Abstract

Abstract. Atrazine is an herbicide commonly used to control weeds in corn crops. When it moves offsite to surface and groundwater, Atrazine becomes an environmental concern. Understanding how Atrazine moves at the field scale is vital for developing management controls. However, it is unclear if the estimation of Atrazine movement across multiple scales and depths can contribute to mitigate its effect on ecosystem services and human health across environmental managements scales. Our goal is to conceptualize the geospatial upscaling of Atrazine‘s leaching potential from point measurements to field-scale simulations in agricultural landscapes. We hypothesize that geophysical attributes of soils across point to point across a field -estimated through the use of electromagnetic induction (EMI), vadose-zone modeling, and geospatial analytics- can be used to determine and upscale the magnitude of attrazine‘s transport and uncertainties across the point-to-field scale.

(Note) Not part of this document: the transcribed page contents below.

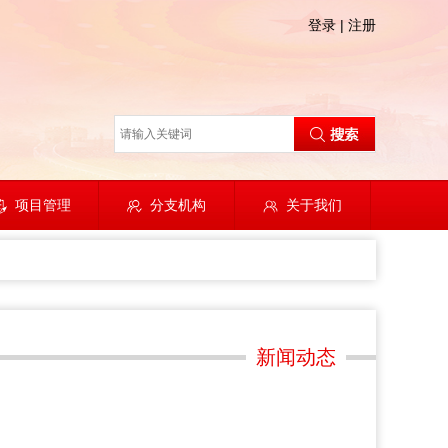
登录
|
注册
项目管理
分支机构
关于我们
新闻动态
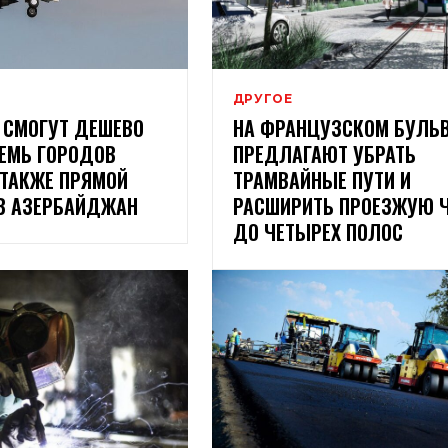
И
ДРУГОЕ
 СМОГУТ ДЕШЕВО
НА ФРАНЦУЗСКОМ БУЛЬ
СЕМЬ ГОРОДОВ
ПРЕДЛАГАЮТ УБРАТЬ
 ТАКЖЕ ПРЯМОЙ
ТРАМВАЙНЫЕ ПУТИ И
 В АЗЕРБАЙДЖАН
РАСШИРИТЬ ПРОЕЗЖУЮ 
ДО ЧЕТЫРЕХ ПОЛОС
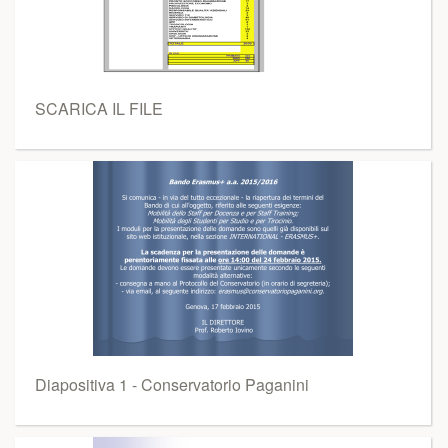
SCARICA IL FILE
Diapositiva 1 - Conservatorio Paganini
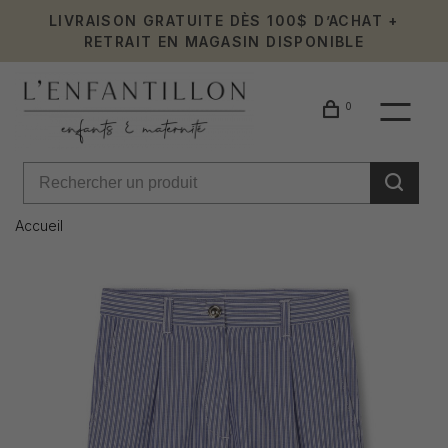
LIVRAISON GRATUITE DÈS 100$ D’ACHAT +
RETRAIT EN MAGASIN DISPONIBLE
0
Accueil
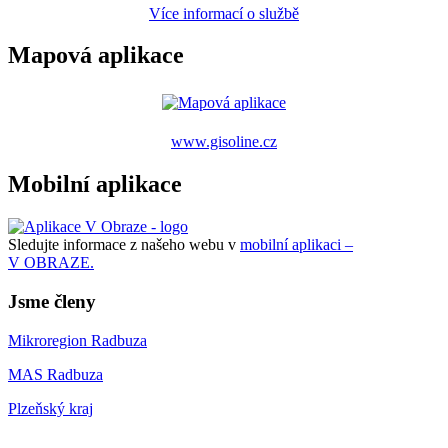
Více informací o službě
Mapová aplikace
www.gisoline.cz
Mobilní aplikace
Sledujte informace z našeho webu v
mobilní aplikaci –
V OBRAZE.
Jsme členy
Mikroregion Radbuza
MAS Radbuza
Plzeňský kraj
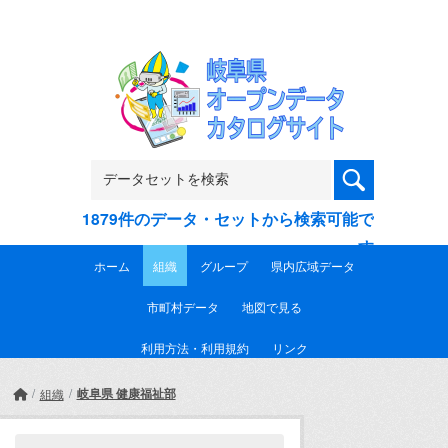
Skip to main content
1879件のデータ・セットから検索可能で
す
ホーム
組織
グループ
県内広域データ
市町村データ
地図で見る
利用方法・利用規約
リンク
岐阜県 健康福祉部
組織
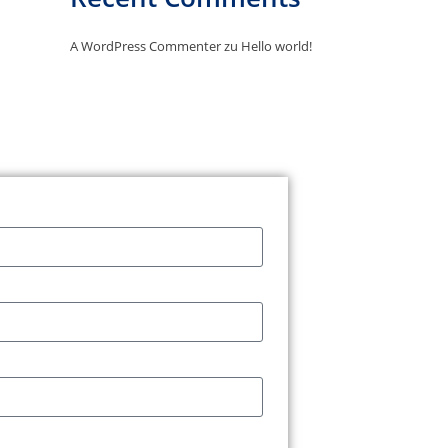
A WordPress Commenter
zu
Hello world!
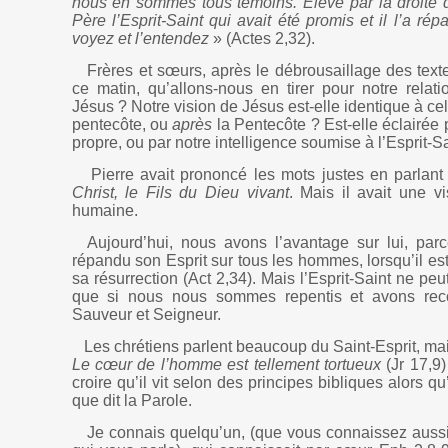
nous en sommes tous témoins. Élevé par la droite d
Père l’Esprit-Saint qui avait été promis et il l’a 
voyez et l’entendez
» (Actes 2,32).
Frères et sœurs, après le débrousaillage des text
ce matin, qu’allons-nous en tirer pour notre relat
Jésus ? Notre vision de Jésus est-elle identique à cel
pentecôte, ou
après
la Pentecôte ? Est-elle éclairée p
propre, ou par notre intelligence soumise à l’Esprit-Sa
Pierre avait prononcé les mots justes en parlan
Christ, le Fils du Dieu vivant
. Mais il avait une v
humaine.
Aujourd’hui, nous avons l’avantage sur lui, pa
répandu son Esprit sur tous les hommes, lorsqu’il es
sa résurrection (Act 2,34). Mais l’Esprit-Saint ne peut
que si nous nous sommes repentis et avons r
Sauveur et Seigneur.
Les chrétiens parlent beaucoup du Saint-Esprit, mai
Le cœur de l’homme est tellement tortueux
(Jr 17,9)
croire qu’il vit selon des principes bibliques alors qu’
que dit la Parole.
Je connais quelqu’un, (que vous connaissez aussi,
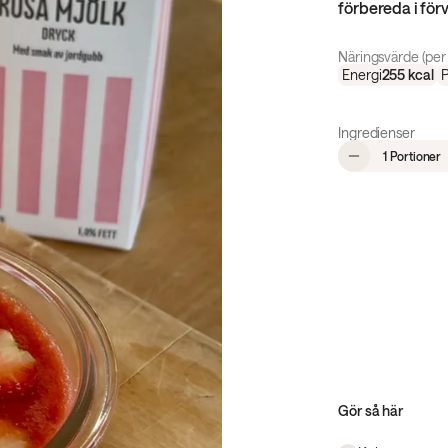
förbereda i för
Näringsvärde (per 
Energi
255
kcal
P
Ingredienser
,
1 Portioner
Gör så här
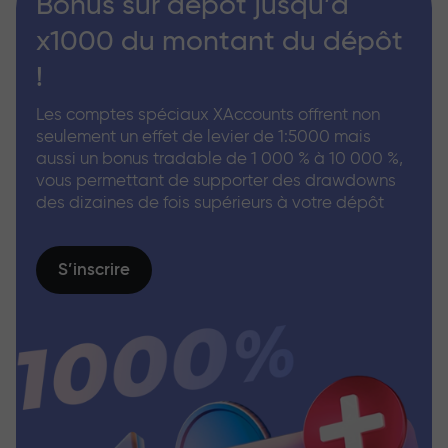
Bonus sur dépôt jusqu’à
x1000 du montant du dépôt
!
Les comptes spéciaux XAccounts offrent non
seulement un effet de levier de 1:5000 mais
aussi un bonus tradable de 1 000 % à 10 000 %,
vous permettant de supporter des drawdowns
des dizaines de fois supérieurs à votre dépôt
S’inscrire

The study‘s objectives are three-folded: (1) estimate and simulate Atrazine‘s transport using laboratory and EMI-based transport parameters for HYDRUS 2D; (2) estimate the differences between lab- and model-based values of Atrazine; and (3) quantify the Atrazine‘s transport using geophysical attributions of soils geospatially aggregated. EMI-based estimations of Atrazine‘s transport in a silage cornfield at the Northern High Plains in the US are mapped across a field. Results indicate that each transport parameter builts a statistical significant interdependence with the apparent electrical conductivity (ECa) measured by the EMI, which leads to a robust methodology to trace atrazine‘s movement. HYDRUS 2D esimates the atrazine‘s leaching across which is not significantly different from the lab-based estimations. Also, coupling EMI technology and HYDRUS 2D modeling and the application of a geophysically-based-aggregation algorithm lead to a gradient of Atrazine transport from Silt Loams to Clay. Upscaled estimations of Atrazine loss in a season are in average 6 mg ha-1, Silt Loams have atrazine loss of 40 mg ha-1 and Clay have accumulation of atrazine of 26 mg ha-1. The errors from the upscaling process are an accumulation of +/-33%. The presented approach enables the design of improved Atrazine management practices reducing surface water and human health risks. Further studies are needed to determine the effectiveness of this approach across a wider diversity of soil types and geospatial scales.